Fish Tissue Bio-concentration and Interspecies Uptake of Heavy Metals from Waste Water Lagoons
Francis Orata* and Faith Birgen
Department of Pure and Applied Chemistry, Masinde Muliro University of Science and Technology, P.O. Box 190-50100, Kakamega, Kenya
- *Corresponding Author:
- Francis Orata
Department of Pure and Applied Chemistry
Masinde Muliro University of Science and Technology
P.O. Box 190-50100, Kakamega, Kenya
E-mail: [email protected]
Received January 28, 2016; Accepted April 23, 2016; Published April 28, 2016
Citation: Orata F, Birgen F (2016) Fish Tissue Bio-concentration and Interspecies Uptake of Heavy Metals from Waste Water Lagoons. J Pollut Eff Cont 4:157. doi:10.4172/2375-4397.1000157
Copyright: © 2016 Orata F, et al. This is an open-access article distributed under the terms of the Creative Commons Attribution License, which permits unrestricted use, distribution, and reproduction in any medium, provided the original author and source are credited.
Fish products may be important vectors of human exposure to heavy metals. However the understanding of how heavy metals bioconcentrate in different fish species (sp.) through contaminated environments such as wastewater treatment lagoons is very limited. In this study bioconcentration and Interspecies Uptake of Heavy Metals by three fish species (Oreochromis niloticus, Clarius gariespinus and Protopterus aethiopicus) receiving naturally contaminated wastewater was investigated. Tissue bioconcentration factors (BCFs) were estimated within a typical municipal wastewater lagoon, in Kenya.
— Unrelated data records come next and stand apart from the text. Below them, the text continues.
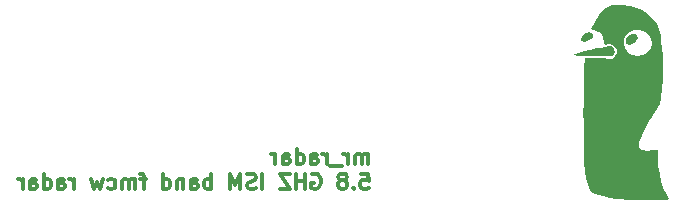
<source format=gbo>
%FSLAX34Y34*%
G04 Gerber Fmt 3.4, Leading zero omitted, Abs format*
G04 (created by PCBNEW (2014-03-19 BZR 4756)-product) date Thu 12 Jun 2014 08:54:00 PM AKDT*
%MOIN*%
G01*
G70*
G90*
G04 APERTURE LIST*
%ADD10C,0.005906*%
%ADD11C,0.011811*%
%ADD12C,0.003937*%
G04 APERTURE END LIST*
G54D10*
G54D11*
X59078Y-42414D02*
X59078Y-42073D01*
X59078Y-42121D02*
X59053Y-42097D01*
X59005Y-42073D01*
X58931Y-42073D01*
X58883Y-42097D01*
X58858Y-42146D01*
X58858Y-42414D01*
X58858Y-42146D02*
X58834Y-42097D01*
X58785Y-42073D01*
X58712Y-42073D01*
X58663Y-42097D01*
X58639Y-42146D01*
X58639Y-42414D01*
X58395Y-42414D02*
X58395Y-42073D01*
X58395Y-42170D02*
X58371Y-42121D01*
X58346Y-42097D01*
X58298Y-42073D01*
X58249Y-42073D01*
X58200Y-42462D02*
X57810Y-42462D01*
X57688Y-42414D02*
X57688Y-42073D01*
X57688Y-42170D02*
X57664Y-42121D01*
X57640Y-42097D01*
X57591Y-42073D01*
X57542Y-42073D01*
X57152Y-42414D02*
X57152Y-42146D01*
X57177Y-42097D01*
X57225Y-42073D01*
X57323Y-42073D01*
X57372Y-42097D01*
X57152Y-42389D02*
X57201Y-42414D01*
X57323Y-42414D01*
X57372Y-42389D01*
X57396Y-42341D01*
X57396Y-42292D01*
X57372Y-42243D01*
X57323Y-42219D01*
X57201Y-42219D01*
X57152Y-42194D01*
X56689Y-42414D02*
X56689Y-41902D01*
X56689Y-42389D02*
X56738Y-42414D01*
X56835Y-42414D01*
X56884Y-42389D01*
X56909Y-42365D01*
X56933Y-42316D01*
X56933Y-42170D01*
X56909Y-42121D01*
X56884Y-42097D01*
X56835Y-42073D01*
X56738Y-42073D01*
X56689Y-42097D01*
X56226Y-42414D02*
X56226Y-42146D01*
X56250Y-42097D01*
X56299Y-42073D01*
X56397Y-42073D01*
X56445Y-42097D01*
X56226Y-42389D02*
X56275Y-42414D01*
X56397Y-42414D01*
X56445Y-42389D01*
X56470Y-42341D01*
X56470Y-42292D01*
X56445Y-42243D01*
X56397Y-42219D01*
X56275Y-42219D01*
X56226Y-42194D01*
X55982Y-42414D02*
X55982Y-42073D01*
X55982Y-42170D02*
X55958Y-42121D01*
X55934Y-42097D01*
X55885Y-42073D01*
X55836Y-42073D01*
X58834Y-42737D02*
X59078Y-42737D01*
X59102Y-42980D01*
X59078Y-42956D01*
X59029Y-42932D01*
X58907Y-42932D01*
X58858Y-42956D01*
X58834Y-42980D01*
X58810Y-43029D01*
X58810Y-43151D01*
X58834Y-43200D01*
X58858Y-43224D01*
X58907Y-43248D01*
X59029Y-43248D01*
X59078Y-43224D01*
X59102Y-43200D01*
X58590Y-43200D02*
X58566Y-43224D01*
X58590Y-43248D01*
X58615Y-43224D01*
X58590Y-43200D01*
X58590Y-43248D01*
X58273Y-42956D02*
X58322Y-42932D01*
X58346Y-42907D01*
X58371Y-42858D01*
X58371Y-42834D01*
X58346Y-42785D01*
X58322Y-42761D01*
X58273Y-42737D01*
X58176Y-42737D01*
X58127Y-42761D01*
X58103Y-42785D01*
X58078Y-42834D01*
X58078Y-42858D01*
X58103Y-42907D01*
X58127Y-42932D01*
X58176Y-42956D01*
X58273Y-42956D01*
X58322Y-42980D01*
X58346Y-43005D01*
X58371Y-43053D01*
X58371Y-43151D01*
X58346Y-43200D01*
X58322Y-43224D01*
X58273Y-43248D01*
X58176Y-43248D01*
X58127Y-43224D01*
X58103Y-43200D01*
X58078Y-43151D01*
X58078Y-43053D01*
X58103Y-43005D01*
X58127Y-42980D01*
X58176Y-42956D01*
X57201Y-42761D02*
X57250Y-42737D01*
X57323Y-42737D01*
X57396Y-42761D01*
X57445Y-42810D01*
X57469Y-42858D01*
X57493Y-42956D01*
X57493Y-43029D01*
X57469Y-43126D01*
X57445Y-43175D01*
X57396Y-43224D01*
X57323Y-43248D01*
X57274Y-43248D01*
X57201Y-43224D01*
X57177Y-43200D01*
X57177Y-43029D01*
X57274Y-43029D01*
X56957Y-43248D02*
X56957Y-42737D01*
X56957Y-42980D02*
X56665Y-42980D01*
X56665Y-43248D02*
X56665Y-42737D01*
X56470Y-42737D02*
X56129Y-42737D01*
X56470Y-43248D01*
X56129Y-43248D01*
X55544Y-43248D02*
X55544Y-42737D01*
X55324Y-43224D02*
X55251Y-43248D01*
X55129Y-43248D01*
X55081Y-43224D01*
X55056Y-43200D01*
X55032Y-43151D01*
X55032Y-43102D01*
X55056Y-43053D01*
X55081Y-43029D01*
X55129Y-43005D01*
X55227Y-42980D01*
X55276Y-42956D01*
X55300Y-42932D01*
X55324Y-42883D01*
X55324Y-42834D01*
X55300Y-42785D01*
X55276Y-42761D01*
X55227Y-42737D01*
X55105Y-42737D01*
X55032Y-42761D01*
X54813Y-43248D02*
X54813Y-42737D01*
X54642Y-43102D01*
X54471Y-42737D01*
X54471Y-43248D01*
X53838Y-43248D02*
X53838Y-42737D01*
X53838Y-42932D02*
X53789Y-42907D01*
X53691Y-42907D01*
X53643Y-42932D01*
X53618Y-42956D01*
X53594Y-43005D01*
X53594Y-43151D01*
X53618Y-43200D01*
X53643Y-43224D01*
X53691Y-43248D01*
X53789Y-43248D01*
X53838Y-43224D01*
X53155Y-43248D02*
X53155Y-42980D01*
X53180Y-42932D01*
X53228Y-42907D01*
X53326Y-42907D01*
X53375Y-42932D01*
X53155Y-43224D02*
X53204Y-43248D01*
X53326Y-43248D01*
X53375Y-43224D01*
X53399Y-43175D01*
X53399Y-43126D01*
X53375Y-43078D01*
X53326Y-43053D01*
X53204Y-43053D01*
X53155Y-43029D01*
X52912Y-42907D02*
X52912Y-43248D01*
X52912Y-42956D02*
X52887Y-42932D01*
X52838Y-42907D01*
X52765Y-42907D01*
X52717Y-42932D01*
X52692Y-42980D01*
X52692Y-43248D01*
X52229Y-43248D02*
X52229Y-42737D01*
X52229Y-43224D02*
X52278Y-43248D01*
X52375Y-43248D01*
X52424Y-43224D01*
X52448Y-43200D01*
X52473Y-43151D01*
X52473Y-43005D01*
X52448Y-42956D01*
X52424Y-42932D01*
X52375Y-42907D01*
X52278Y-42907D01*
X52229Y-42932D01*
X51669Y-42907D02*
X51474Y-42907D01*
X51595Y-43248D02*
X51595Y-42810D01*
X51571Y-42761D01*
X51522Y-42737D01*
X51474Y-42737D01*
X51303Y-43248D02*
X51303Y-42907D01*
X51303Y-42956D02*
X51279Y-42932D01*
X51230Y-42907D01*
X51157Y-42907D01*
X51108Y-42932D01*
X51084Y-42980D01*
X51084Y-43248D01*
X51084Y-42980D02*
X51059Y-42932D01*
X51011Y-42907D01*
X50937Y-42907D01*
X50889Y-42932D01*
X50864Y-42980D01*
X50864Y-43248D01*
X50401Y-43224D02*
X50450Y-43248D01*
X50547Y-43248D01*
X50596Y-43224D01*
X50621Y-43200D01*
X50645Y-43151D01*
X50645Y-43005D01*
X50621Y-42956D01*
X50596Y-42932D01*
X50547Y-42907D01*
X50450Y-42907D01*
X50401Y-42932D01*
X50231Y-42907D02*
X50133Y-43248D01*
X50036Y-43005D01*
X49938Y-43248D01*
X49841Y-42907D01*
X49256Y-43248D02*
X49256Y-42907D01*
X49256Y-43005D02*
X49231Y-42956D01*
X49207Y-42932D01*
X49158Y-42907D01*
X49110Y-42907D01*
X48720Y-43248D02*
X48720Y-42980D01*
X48744Y-42932D01*
X48793Y-42907D01*
X48890Y-42907D01*
X48939Y-42932D01*
X48720Y-43224D02*
X48768Y-43248D01*
X48890Y-43248D01*
X48939Y-43224D01*
X48963Y-43175D01*
X48963Y-43126D01*
X48939Y-43078D01*
X48890Y-43053D01*
X48768Y-43053D01*
X48720Y-43029D01*
X48256Y-43248D02*
X48256Y-42737D01*
X48256Y-43224D02*
X48305Y-43248D01*
X48403Y-43248D01*
X48451Y-43224D01*
X48476Y-43200D01*
X48500Y-43151D01*
X48500Y-43005D01*
X48476Y-42956D01*
X48451Y-42932D01*
X48403Y-42907D01*
X48305Y-42907D01*
X48256Y-42932D01*
X47793Y-43248D02*
X47793Y-42980D01*
X47818Y-42932D01*
X47867Y-42907D01*
X47964Y-42907D01*
X48013Y-42932D01*
X47793Y-43224D02*
X47842Y-43248D01*
X47964Y-43248D01*
X48013Y-43224D01*
X48037Y-43175D01*
X48037Y-43126D01*
X48013Y-43078D01*
X47964Y-43053D01*
X47842Y-43053D01*
X47793Y-43029D01*
X47550Y-43248D02*
X47550Y-42907D01*
X47550Y-43005D02*
X47525Y-42956D01*
X47501Y-42932D01*
X47452Y-42907D01*
X47403Y-42907D01*
G54D12*
G36*
X69111Y-43573D02*
X69091Y-43594D01*
X69017Y-43610D01*
X69009Y-43611D01*
X68915Y-43620D01*
X68769Y-43626D01*
X68586Y-43628D01*
X68380Y-43628D01*
X68165Y-43625D01*
X67957Y-43619D01*
X67769Y-43611D01*
X67617Y-43601D01*
X67566Y-43595D01*
X67350Y-43566D01*
X67136Y-43529D01*
X66937Y-43487D01*
X66767Y-43444D01*
X66638Y-43402D01*
X66568Y-43368D01*
X66472Y-43262D01*
X66392Y-43095D01*
X66328Y-42870D01*
X66294Y-42682D01*
X66283Y-42574D01*
X66274Y-42409D01*
X66267Y-42195D01*
X66260Y-41942D01*
X66255Y-41658D01*
X66252Y-41353D01*
X66250Y-41036D01*
X66249Y-40715D01*
X66250Y-40400D01*
X66253Y-40099D01*
X66257Y-39823D01*
X66263Y-39579D01*
X66271Y-39377D01*
X66278Y-39261D01*
X66306Y-38873D01*
X66763Y-38891D01*
X67221Y-38909D01*
X67293Y-38816D01*
X67354Y-38713D01*
X67355Y-38620D01*
X67295Y-38520D01*
X67287Y-38511D01*
X67220Y-38450D01*
X67145Y-38427D01*
X67070Y-38427D01*
X66983Y-38429D01*
X66944Y-38413D01*
X66933Y-38365D01*
X66933Y-38332D01*
X66904Y-38179D01*
X66816Y-38058D01*
X66672Y-37971D01*
X66610Y-37949D01*
X66501Y-37915D01*
X66618Y-37680D01*
X66722Y-37500D01*
X66838Y-37345D01*
X66955Y-37228D01*
X67061Y-37162D01*
X67199Y-37128D01*
X67378Y-37111D01*
X67573Y-37112D01*
X67759Y-37130D01*
X67842Y-37146D01*
X68128Y-37237D01*
X68361Y-37364D01*
X68545Y-37533D01*
X68685Y-37749D01*
X68786Y-38016D01*
X68816Y-38135D01*
X68844Y-38308D01*
X68867Y-38532D01*
X68883Y-38792D01*
X68892Y-39072D01*
X68894Y-39357D01*
X68888Y-39632D01*
X68873Y-39882D01*
X68867Y-39956D01*
X68848Y-40134D01*
X68831Y-40262D01*
X68811Y-40355D01*
X68784Y-40428D01*
X68744Y-40499D01*
X68701Y-40565D01*
X68567Y-40772D01*
X68524Y-40842D01*
X68524Y-38405D01*
X68522Y-38344D01*
X68466Y-38181D01*
X68367Y-38056D01*
X68237Y-37973D01*
X68089Y-37935D01*
X67936Y-37946D01*
X67790Y-38009D01*
X67669Y-38120D01*
X67611Y-38243D01*
X67598Y-38388D01*
X67627Y-38534D01*
X67694Y-38661D01*
X67792Y-38747D01*
X67910Y-38785D01*
X68058Y-38796D01*
X68204Y-38782D01*
X68298Y-38750D01*
X68410Y-38662D01*
X68489Y-38539D01*
X68524Y-38405D01*
X68524Y-40842D01*
X68437Y-40985D01*
X68319Y-41192D01*
X68222Y-41377D01*
X68151Y-41529D01*
X68130Y-41583D01*
X68089Y-41735D01*
X68091Y-41845D01*
X68141Y-41917D01*
X68242Y-41956D01*
X68400Y-41964D01*
X68511Y-41958D01*
X68716Y-41942D01*
X68725Y-42252D01*
X68744Y-42490D01*
X68784Y-42738D01*
X68841Y-42980D01*
X68912Y-43201D01*
X68992Y-43387D01*
X69077Y-43524D01*
X69088Y-43537D01*
X69111Y-43573D01*
X69111Y-43573D01*
X69111Y-43573D01*
G37*
G36*
X67301Y-38683D02*
X67277Y-38771D01*
X67260Y-38793D01*
X67207Y-38810D01*
X67094Y-38821D01*
X66925Y-38826D01*
X66706Y-38826D01*
X66442Y-38819D01*
X66183Y-38809D01*
X66058Y-38801D01*
X65957Y-38790D01*
X65900Y-38779D01*
X65900Y-38779D01*
X65907Y-38763D01*
X65973Y-38737D01*
X66092Y-38701D01*
X66257Y-38658D01*
X66462Y-38609D01*
X66699Y-38556D01*
X66812Y-38532D01*
X66964Y-38502D01*
X67066Y-38485D01*
X67133Y-38483D01*
X67180Y-38493D01*
X67220Y-38516D01*
X67280Y-38588D01*
X67301Y-38683D01*
X67301Y-38683D01*
X67301Y-38683D01*
G37*
G36*
X66559Y-38115D02*
X66554Y-38168D01*
X66503Y-38232D01*
X66484Y-38251D01*
X66375Y-38320D01*
X66284Y-38333D01*
X66205Y-38327D01*
X66172Y-38299D01*
X66166Y-38251D01*
X66191Y-38162D01*
X66254Y-38086D01*
X66337Y-38032D01*
X66425Y-38009D01*
X66499Y-38029D01*
X66521Y-38051D01*
X66559Y-38115D01*
X66559Y-38115D01*
X66559Y-38115D01*
G37*
G36*
X68050Y-38219D02*
X68007Y-38303D01*
X67936Y-38372D01*
X67850Y-38418D01*
X67764Y-38431D01*
X67694Y-38403D01*
X67669Y-38372D01*
X67650Y-38273D01*
X67689Y-38180D01*
X67769Y-38115D01*
X67886Y-38072D01*
X67981Y-38072D01*
X68041Y-38113D01*
X68049Y-38132D01*
X68050Y-38219D01*
X68050Y-38219D01*
X68050Y-38219D01*
G37*
M02*

</source>
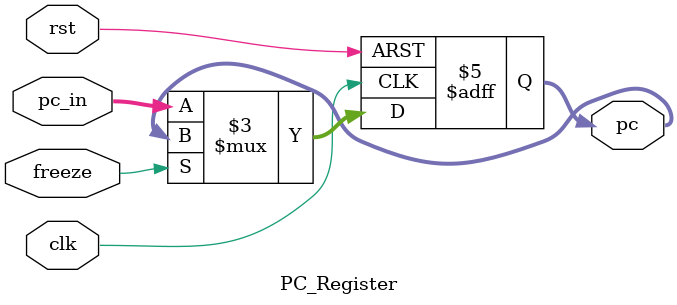
<source format=v>
module PC_Register(clk, rst, freeze,pc_in,pc);
  input clk, rst, freeze;
  input [31:0] pc_in;
  output reg [31:0] pc;

  always@(posedge clk, posedge rst) begin
    if (rst)
      pc <= 32'd0;
    else if (~freeze)
      pc <= pc_in;
  end

endmodule
</source>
It was assumed that the three fish species were able to reach steady state with their dietary intake of heavy metals and through aqueous contact. Heavy metals concentration of up to 11.72, 11.27, 5.29, 4.12 and 4.74 mg/kg for, muscle, skin, liver, scales and gills respectively were obtained through analysis using ICP-MS instrumentation. The results showed variation in the estimated BCFs obtained for O.niloticus as compared to those obtained for P.aethopicus and C.gariespinus. The tissue BCFs ranged from 0.20 for Cd in scales of C. gariespinus to 11.27 for Zn in muscles of P.aethipicus. Results suggest that heavy metals uptake by the fish sp. and their transfer to various tissue organs do not exclusively depend on concentration levels by aqueous exposure alone but largely depends on their feeding mode, diet and biochemical needs of individual fish sp. Elevated concentrations of Pb and Cd in scales and skin were more than those obtained in muscles and liver which suggested depuration process, considering that Pb and Cd are non-essential metal ions to these fish sp. Fish need to be carefully screened to ensure that unnecessary high level of some toxic trace metals are not transferred to man. The bio concentration and interspecies uptake data estimated here provide a useful tool for predicting human exposure to Heavy metals via fish under different contamination scenarios.